El crítico y escritor Manuel Rico considera reveladora la elección de Celaya para el estreno de El Bardo:"Batlló apuntaba alto en cuanto a nombres y delimitaba una sensibilidad dominante: poesía de calidad que mirara al mundo. Es decir, inconformismo, apuesta por la libertad de creación y de expresión, huida de las convenciones asumiendo una inevitable pugna con la censura, compromiso cívico y literario, en definitiva". Abruma la lista de autores que vendrían después: Vicente Aleixandre, Pere Gimferrer –que entonces firmaba como Pedro–, Antonio Carvajal, Ángel González, Gloria Fuertes, José Agustín Goytisolo o Ana María Moix sólo fueron algunas de las voces a las que dio cobijo El Bardo.
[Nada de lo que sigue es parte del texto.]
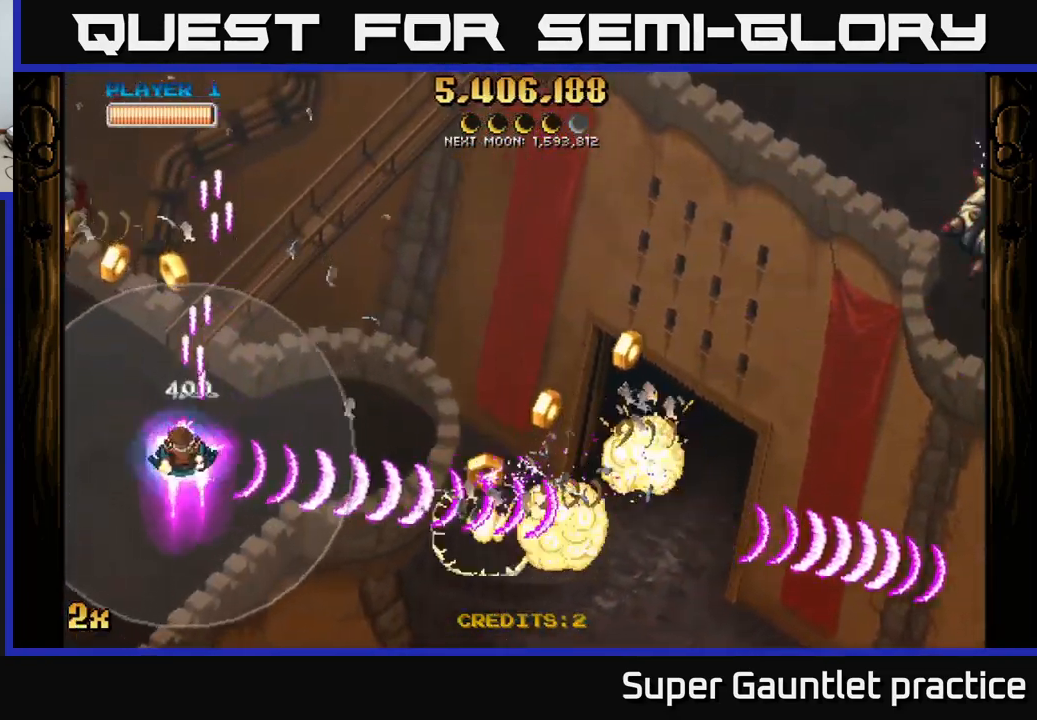
{"buttons": ["A", "X"], "left_stick": "right", "events": [[34, "left_stick", "up-left"], [384, "left_stick", "right"], [417, "X", "down"]]}
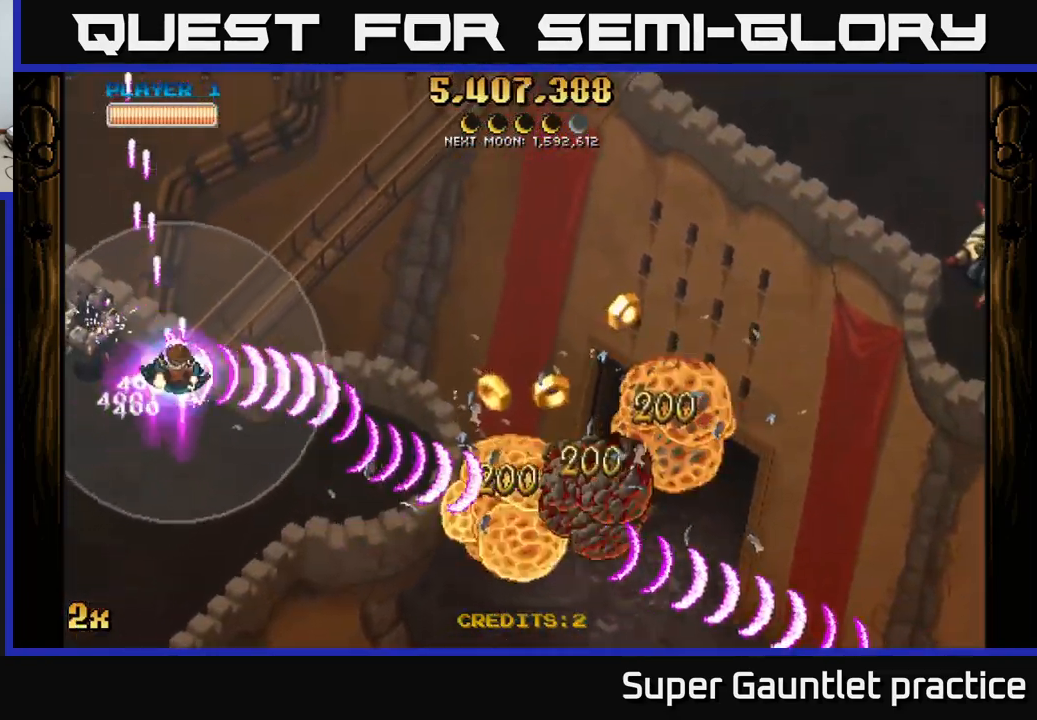
{"buttons": ["A"], "left_stick": "left", "events": [[34, "X", "up"], [300, "left_stick", "left"]]}
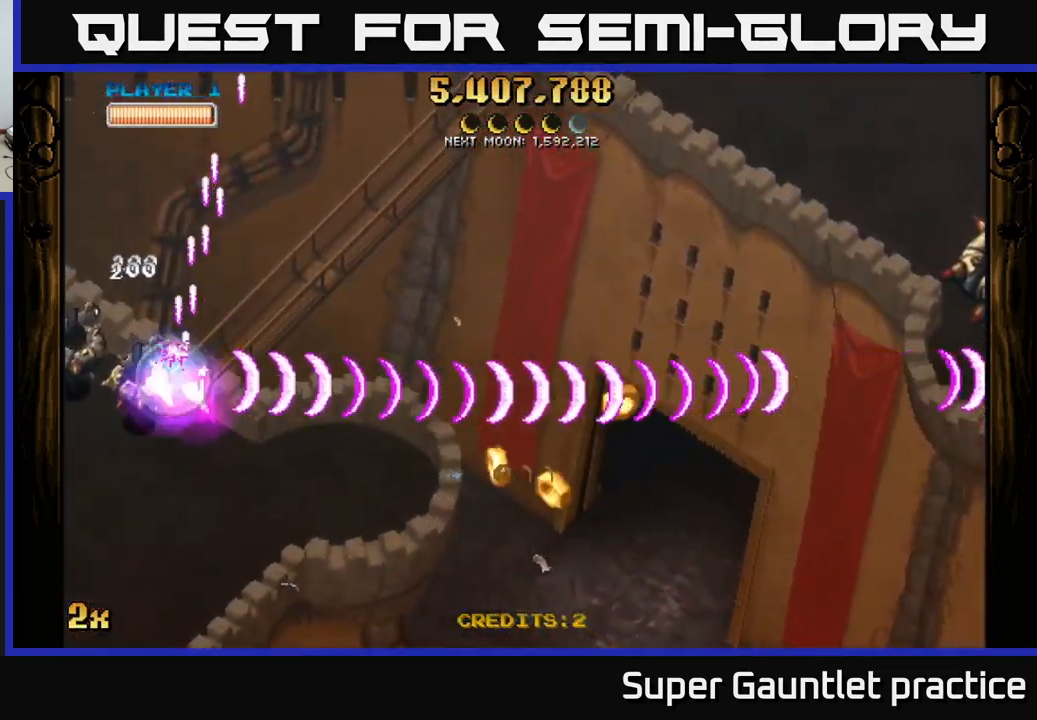
{"buttons": ["A"], "left_stick": "down-right", "events": [[484, "left_stick", "down-right"]]}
Gimferrer y Carvajal, como reconoce Amelia Romero en una entrevista realizada por Concha García, eran "dos perfectos desconocidos" en aquel momento, la prueba del "olfato que Batlló tuvo para la poesía".
Este escritor en los márgenes –al que pesó, según declaran Romero y Guerra en el catálogo de la muestra, que sus versos no fueran suficientemente reconocidos– demostró su sensibilidad y perspicacia en algunas antologías que componen, para Manuel Rico, "una suerte de cartografía de la vitalidad de la poesía española de aquellos años". Su interés en tender puentes trascendió su colección, pródiga en autores hispanoamericanos: hay poemas suyos en la revista procomunista italiana Il Canguro o en Éxodo, que dirigía Vélez Nieto en Frankfurt.
Entre el material que se ha reunido para la exposición, que puede verse en Sevilla hasta el 29 de mayo, destaca la correspondencia que Batlló mantuvo con Caballero Bonald y con Max Aub. José Jurado Morales cree que en el acercamiento a este último radica "uno de los méritos del editor: publicar en el tardofranquismo a un exiliado de la envergadura simbólica, literaria y política, de Max Aub". Las cartas con el autor de El laberinto mágico alcanzan una estimulante intimidad: al hacerle partícipe Batlló de las desastrosas cuentas de El Bardo, Aub sentencia, sin rodeos: "Es usted un mal editor, en el sentido económico".